World Wide Web Services

  • Application Development

    • .NET Extensibility

    • ASP.NET

    • ISAPI Extensions

    • ISAPI Filters

  •  Common HTTP Features

    • Default Document

    • Directory Browsing

    • HTTP Redirection

    • Static Content

  •  Security

    • Windows Authentication

Lastly if you are running SSIS packages with scripts you will need this hotfix.

For Visual Studio 2005 you'll need to run Service Pack 1 which you can get here. Depending on what features that you have installed, the service pack may take several hours to run and you'll be prompted several times to answer yes or no. There has been discussion that you can reduce the installation time by not installing C++, so if you don't need it, it may be worth it to leave it out.

You'll also need to install the Visual Studio Service Pack 1 update for Windows Vista, which you can get here. This update insures backwards compatibility with UAC and Areo.

Thursday, March 22, 2007

Orcas March 2007 CTP

 I've been running this CTP on the Longhorn server CTP for a few weeks now and so far I'm really pleased with the changes in Visual Studio. One of the more interesting additions aside from LINQ is the integration of the Expressions web editor for Web applications and the integration of the WPF editor and WWF designer. Anyway pick up the CTP and have a look for yourself.

SQL 2005 SP2

 If you haven't downloaded the latest service pack for SQL 2005, I recomend you grab it from here. This release touches every major aspect of SQL 2005, the "What New" can be found here.

 If you're using SQL EXPRESS the SP2 download is here.

Wednesday, March 21, 2007

Choosing between WF and BizTalk

 Guy Burstein gives four simple questions you should ask when deciding between Windows Workflow and BizTalk Server. You can find it here.

Friday, March 16, 2007

Windows Workflow

 I've been spending time discovering the capabilities of the Windows Workflow Foundation in the .Net 3.0 framework. This by far the most flexible workflow framework I've seen in a long time. Most of the articles on the web tout the Windows Presentation Foundation or Windows Communications Foundation features with very few workflow articles.

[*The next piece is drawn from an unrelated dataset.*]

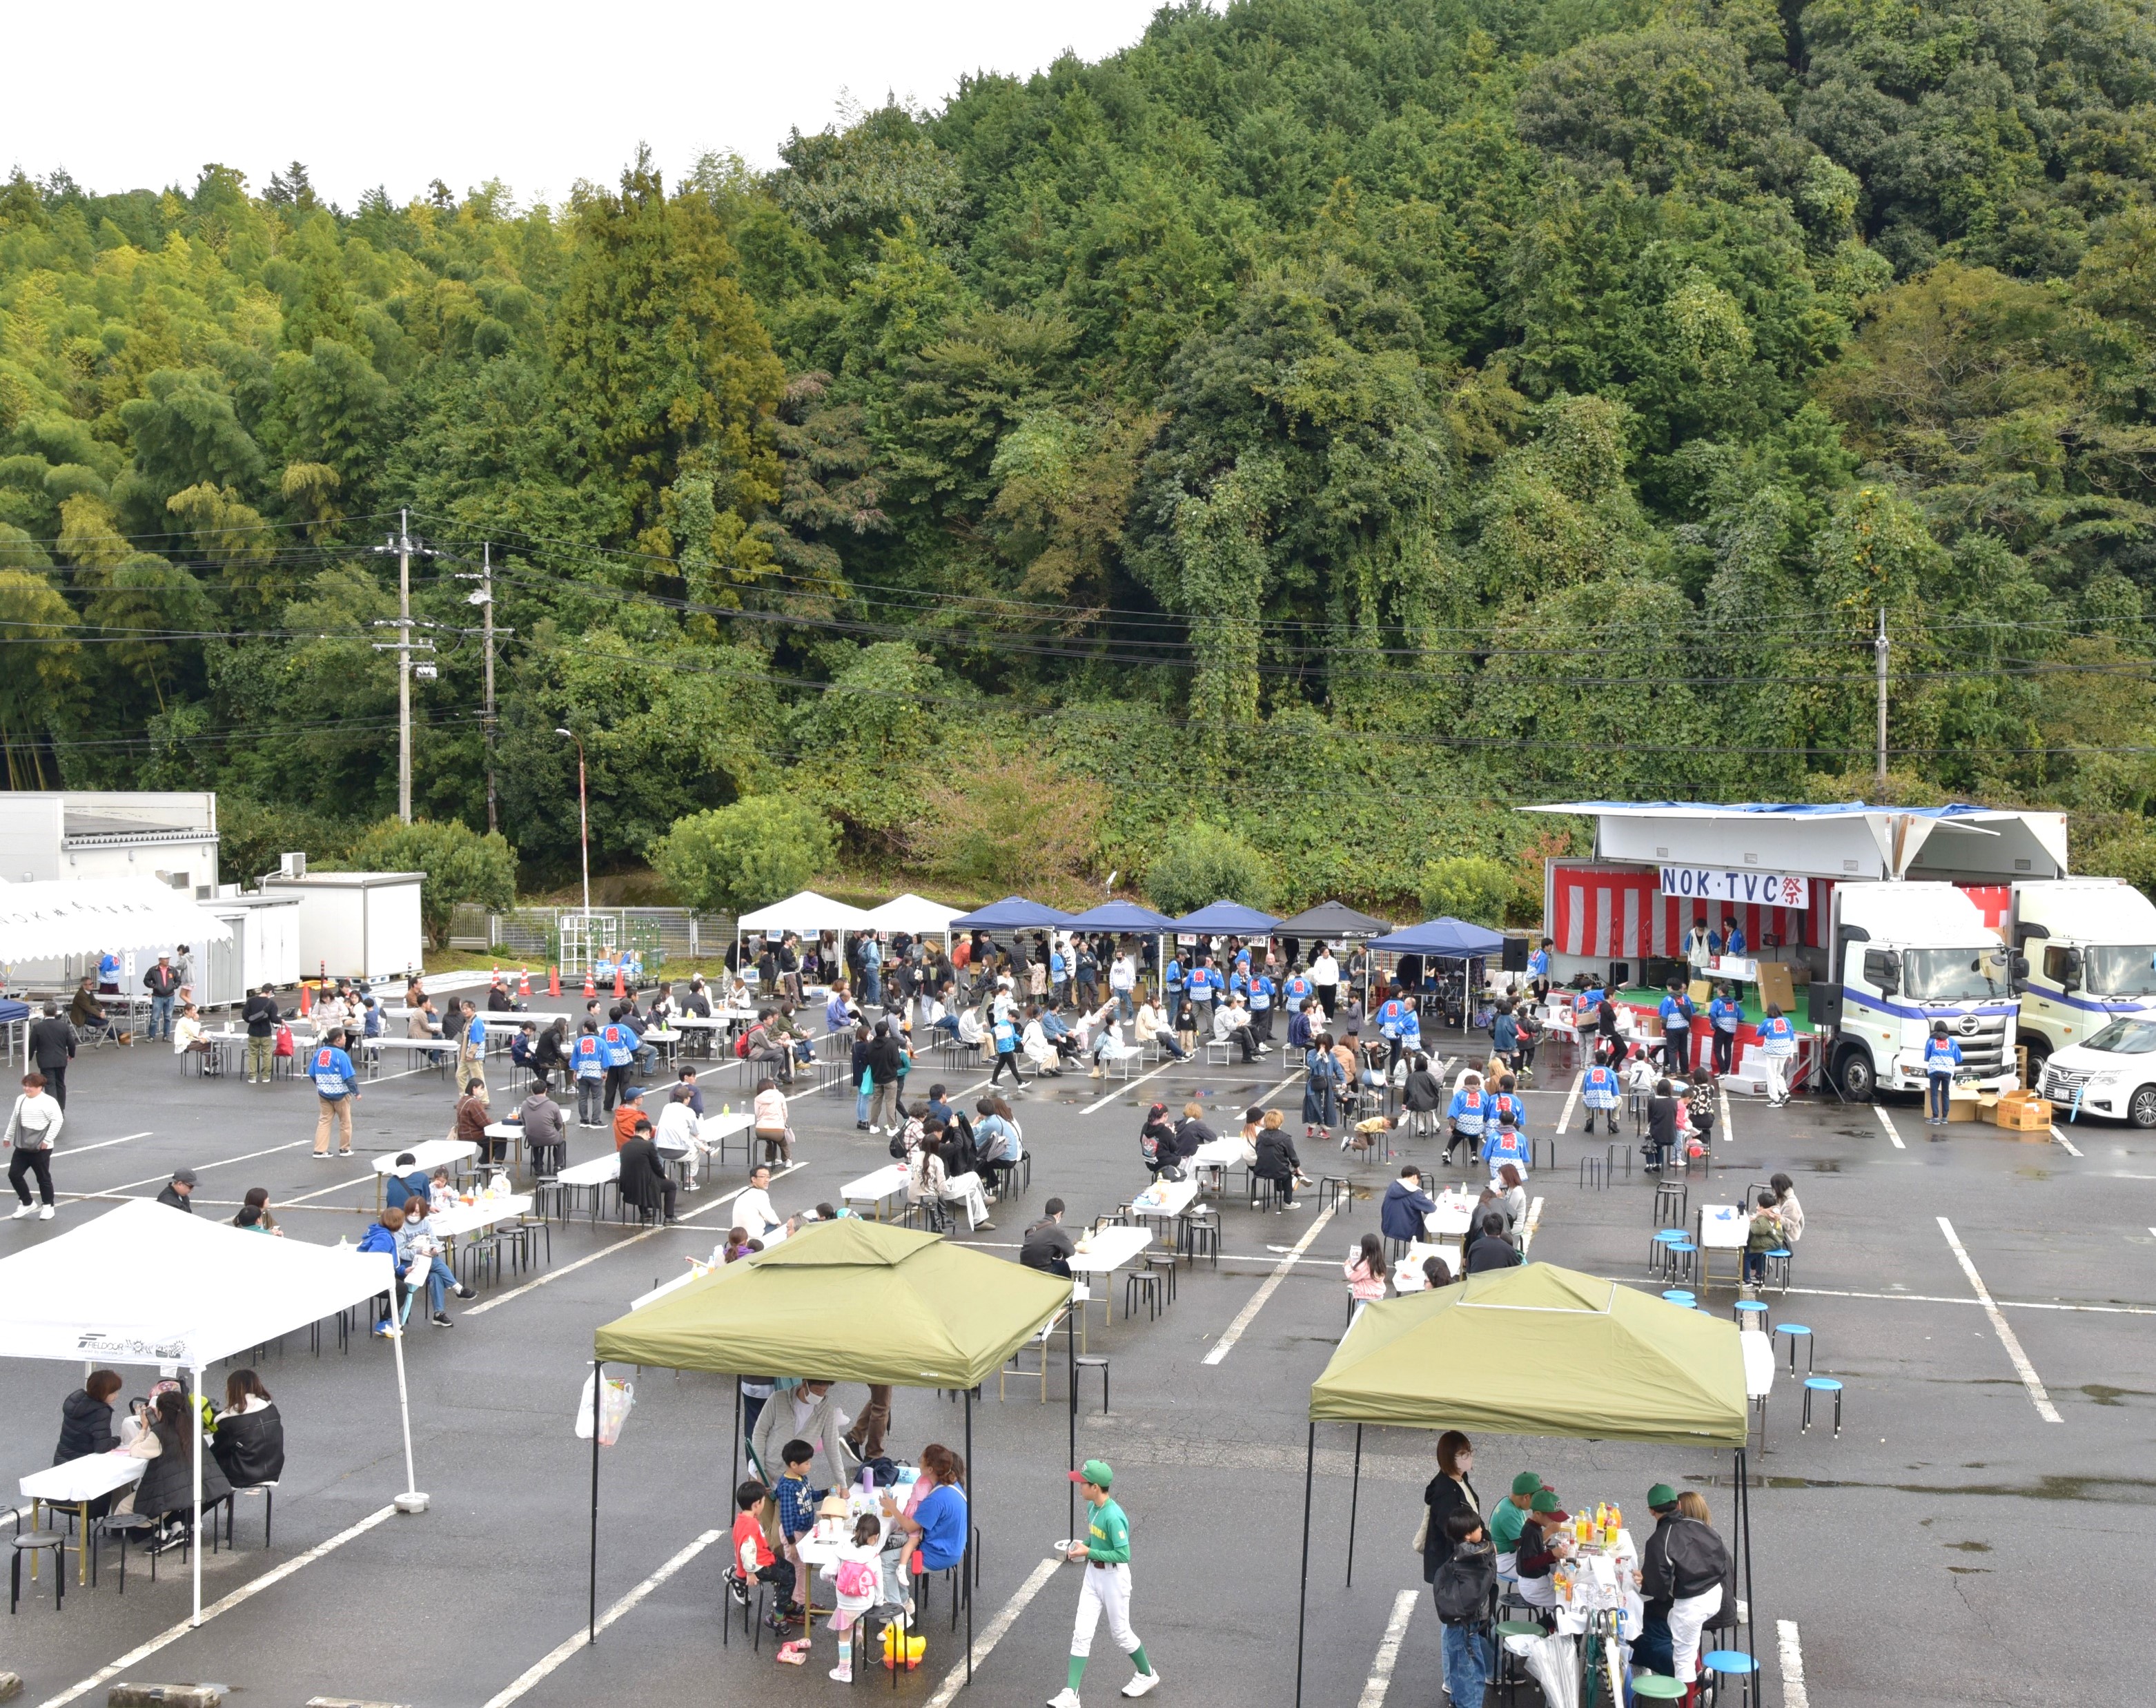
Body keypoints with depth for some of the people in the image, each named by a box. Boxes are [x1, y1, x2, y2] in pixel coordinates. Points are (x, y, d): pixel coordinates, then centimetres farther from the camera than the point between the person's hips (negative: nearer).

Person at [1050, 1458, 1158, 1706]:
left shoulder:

 What makes this a powerful solution is the plugin nature of the workflow services as well as the ability to model activities in a domain specific fashion.  Let's face workflow's are all around us and for the most part these are modeled in code that is fragile or by complex and expensive solutions.

 So what do you need to start developing workflows today? You'll need to install the .Net 3.0 runtime as well as the Windows Vista platform SDK. In addition if your using Visual Studio 2005 you can install the Visual Studio Extensions for Windows Workflow Foundation.

If your development includes workflows, you owe it to yourself and your team to look at the Windows Workflow Foundation as solution to solving your workflow issues.